Re: synchronized standby: committed local and waiting for remote ack

From: Tom Lane <tgl(at)sss(dot)pgh(dot)pa(dot)us>
To: qihua wu <staywithpin(at)gmail(dot)com>
Cc: pgsql-general(at)lists(dot)postgresql(dot)org
Subject: Re: synchronized standby: committed local and waiting for remote ack
Date: 2023-01-14 05:31:28
Message-ID: 920090.1673674288@sss.pgh.pa.us
Views: Raw Message | Whole Thread | Download mbox | Resend email
Thread:
Lists: pgsql-general

qihua wu <staywithpin(at)gmail(dot)com> writes:
> We are using patroni to set up 1 primary and 5 slaves, and using ANY 2 (*)

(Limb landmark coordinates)

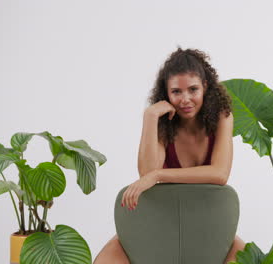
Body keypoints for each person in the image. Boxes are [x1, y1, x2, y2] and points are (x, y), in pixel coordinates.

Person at [93, 48, 245, 264]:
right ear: (166, 93)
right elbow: (146, 172)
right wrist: (149, 117)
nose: (186, 99)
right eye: (176, 92)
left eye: (193, 89)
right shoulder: (165, 123)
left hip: (206, 221)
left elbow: (220, 174)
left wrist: (159, 175)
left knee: (250, 258)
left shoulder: (222, 116)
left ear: (205, 87)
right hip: (159, 218)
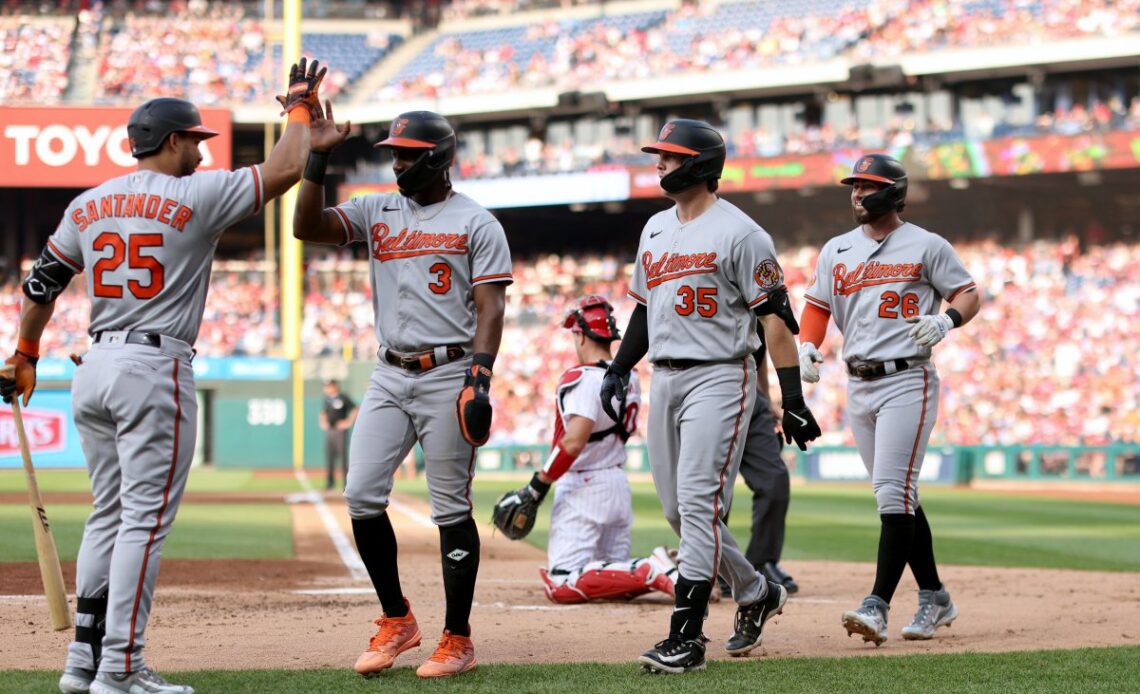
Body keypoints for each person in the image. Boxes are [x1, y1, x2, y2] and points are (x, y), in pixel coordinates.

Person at [0, 58, 328, 694]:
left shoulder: (88, 203)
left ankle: (82, 664)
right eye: (196, 142)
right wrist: (298, 107)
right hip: (153, 366)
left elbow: (41, 283)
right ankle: (121, 666)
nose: (202, 154)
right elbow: (289, 167)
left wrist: (26, 353)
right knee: (144, 524)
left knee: (108, 515)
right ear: (172, 141)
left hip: (93, 367)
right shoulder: (195, 196)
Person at [292, 109, 512, 679]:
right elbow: (306, 227)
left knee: (449, 508)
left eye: (408, 153)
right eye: (394, 152)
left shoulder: (476, 221)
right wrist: (318, 156)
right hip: (390, 371)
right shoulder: (376, 209)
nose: (397, 162)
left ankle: (458, 638)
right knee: (362, 492)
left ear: (437, 157)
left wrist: (480, 376)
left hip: (449, 369)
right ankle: (398, 619)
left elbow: (492, 306)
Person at [598, 119, 822, 674]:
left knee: (698, 503)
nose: (659, 164)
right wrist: (620, 367)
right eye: (660, 156)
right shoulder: (653, 229)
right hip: (666, 376)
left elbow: (776, 321)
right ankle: (756, 591)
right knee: (679, 511)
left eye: (670, 157)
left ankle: (687, 637)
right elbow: (646, 310)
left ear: (699, 164)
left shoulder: (743, 233)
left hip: (721, 374)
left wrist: (791, 398)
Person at [797, 153, 980, 646]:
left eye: (867, 186)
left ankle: (876, 603)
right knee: (900, 496)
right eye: (853, 186)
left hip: (907, 378)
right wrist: (809, 344)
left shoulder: (926, 244)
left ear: (893, 192)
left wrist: (947, 320)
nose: (857, 193)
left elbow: (967, 293)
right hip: (858, 383)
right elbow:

## Work item:
In the mailing list reply on synchronized standby, reproduce the passage from "From: Tom Lane" up to and including "using ANY 2 (*)".

## Solved problem:
From: Tom Lane <tgl(at)sss(dot)pgh(dot)pa(dot)us>
To: qihua wu <staywithpin(at)gmail(dot)com>
Cc: pgsql-general(at)lists(dot)postgresql(dot)org
Subject: Re: synchronized standby: committed local and waiting for remote ack
Date: 2023-01-14 05:31:28
Message-ID: 920090.1673674288@sss.pgh.pa.us
Views: Raw Message | Whole Thread | Download mbox | Resend email
Thread:
Lists: pgsql-general

qihua wu <staywithpin(at)gmail(dot)com> writes:
> We are using patroni to set up 1 primary and 5 slaves, and using ANY 2 (*)